Question

Let ${{x}_{1}},{{x}_{2}},\ldots \ldots {{x}_{n}}$ be n observation such that $\sum{{{x}_{i}}^{2}}=400\text{ and }\sum{{{x}_{i}}}=80$. Then a possible value of n among the following is

& A.9 \\\ & B.12 \\\ & C.15 \\\ & D.18 \\\ \end{aligned}$$

Answer 1

In this question, we are given an observation along with their sum and the sum of their squares. We need to find the value of n. For this, we will use the formula of variance which is given by:
$\text{Variance}\left( \sigma \right)=\dfrac{\sum{{{x}_{i}}^{2}}}{n}-{{\left( \dfrac{\sum{{{x}_{i}}}}{n} \right)}^{2}}$
We will use the property that variance cannot be negative and then solve the formula by putting the variance greater than or equal to zero.

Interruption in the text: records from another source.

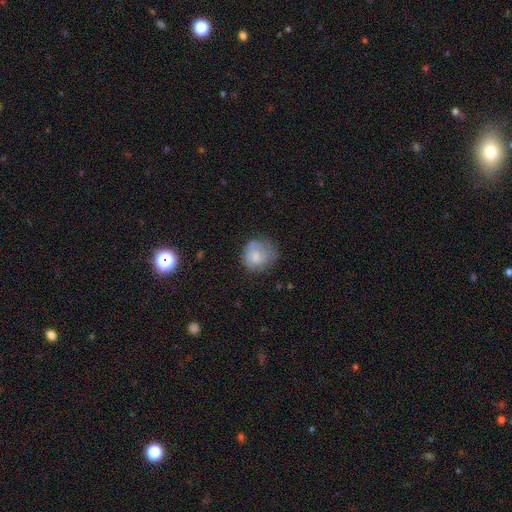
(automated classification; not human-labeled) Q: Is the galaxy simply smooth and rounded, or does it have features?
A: smooth — 66%.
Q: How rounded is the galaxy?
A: round — 78%.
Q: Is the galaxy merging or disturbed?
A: none — 55%.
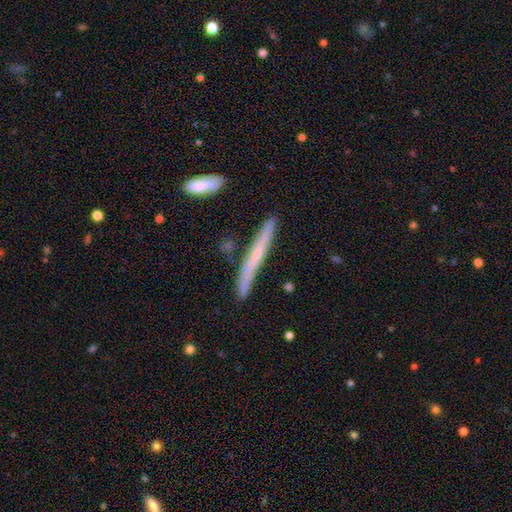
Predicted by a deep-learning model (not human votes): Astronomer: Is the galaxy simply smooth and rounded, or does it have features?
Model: featured or disk — 50% (runner-up: smooth, 43%).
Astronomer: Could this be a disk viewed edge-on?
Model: yes — 94%.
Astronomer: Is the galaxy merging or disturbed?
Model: none — 84%.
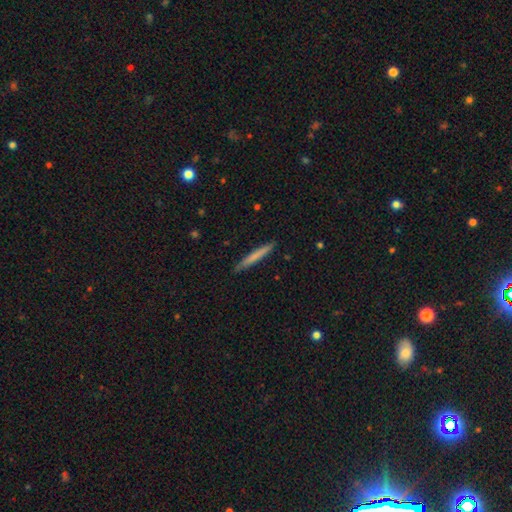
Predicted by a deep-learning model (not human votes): smooth-or-featured: smooth: 67% | featured or disk: 27% | star or artifact: 6%
  how-rounded: cigar-shaped: 96% | in between: 2% | round: 1%
  merging: none: 90% | minor disturbance: 7% | major disturbance: 1% | merger: 1%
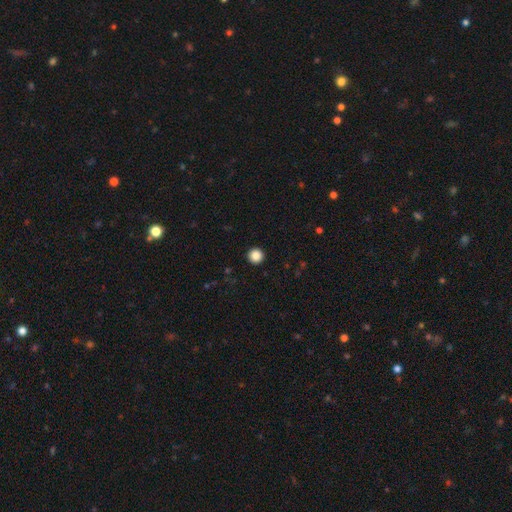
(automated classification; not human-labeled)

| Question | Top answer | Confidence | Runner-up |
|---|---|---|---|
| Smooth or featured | smooth | 87% | star or artifact (10%) |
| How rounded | round | 96% | in between (3%) |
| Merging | none | 94% | minor disturbance (4%) |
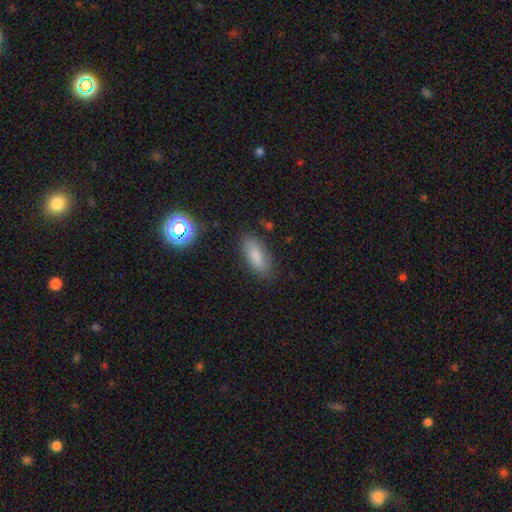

At last, we will obtain a value of n and then match it with our options.

Complete step-by-step solution
Here, we are given the n observations as ${{x}_{1}},{{x}_{2}},\ldots \ldots {{x}_{n}}$. The sum of these n terms denoted by $\sum{{{x}_{i}}}$ is equal to 80. The sum of the squares of these n terms denoted by $\sum{{{x}_{i}}^{2}}$ is equal to 400. Now we know that, formula for calculating variance is given by $\sigma =\dfrac{\sum{{{x}_{i}}^{2}}}{n}-{{\left( \dfrac{\sum{{{x}_{i}}}}{n} \right)}^{2}}$ where n is the number of observations, $\sigma$ is variance.
As we know, the variance cannot be negative so we can say that $\sigma \ge 0$.
Since $\sigma$ was equal to $\dfrac{\sum{{{x}_{i}}^{2}}}{n}-{{\left( \dfrac{\sum{{{x}_{i}}}}{n} \right)}^{2}}$ so we get:
$\dfrac{\sum{{{x}_{i}}^{2}}}{n}-{{\left( \dfrac{\sum{{{x}_{i}}}}{n} \right)}^{2}}\ge 0$.
Now putting in the value of $\sum{{{x}_{i}}^{2}}$ as 400 as the value of $\sum{{{x}_{i}}}$ as 80, we get:
$\dfrac{400}{n}-{{\left( \dfrac{80}{n} \right)}^{2}}\ge 0$.
Square of 80 can be calculated as $8\times 8\times 10\times 10=64\times 100=6400$. Hence, we get:
$\dfrac{400}{n}-\dfrac{6400}{{{n}^{2}}}\ge 0$.
Taking negative term to the other side, we get:
$\dfrac{400}{n}\ge \dfrac{6400}{{{n}^{2}}}$.
As we can see, n is in the denominator of both sides, so it cancels out. Hence we get:
$400\ge \dfrac{6400}{n}$.
Cross multiplying we get:
$400n\ge 6400$.
Dividing both sides by 400 we get:
$\dfrac{400n}{400}\ge \dfrac{6400}{400}$.
Now 400 cancels out on the left side and $\dfrac{6400}{400}$ is equal to 16. So we get:
$n\ge 16$.
Hence, we get a value of n that is 16 or greater than 16. Now taking a look at our options, we see that only 18 is greater than 16. So 18 is our correct answer.
Hence option D is the correct answer.

Note: Students can make mistakes in formulas of variance. They can get confused between the terms $\dfrac{\sum{{{x}_{i}}^{2}}}{n}\text{ and }{{\left( \dfrac{\sum{{{x}_{i}}}}{n} \right)}^{2}}$. First, we have added squared terms and then divided by n. In second, we have taken the sum of terms, divided it by n, and then taken the whole square. This question has multiple answers if options are not given.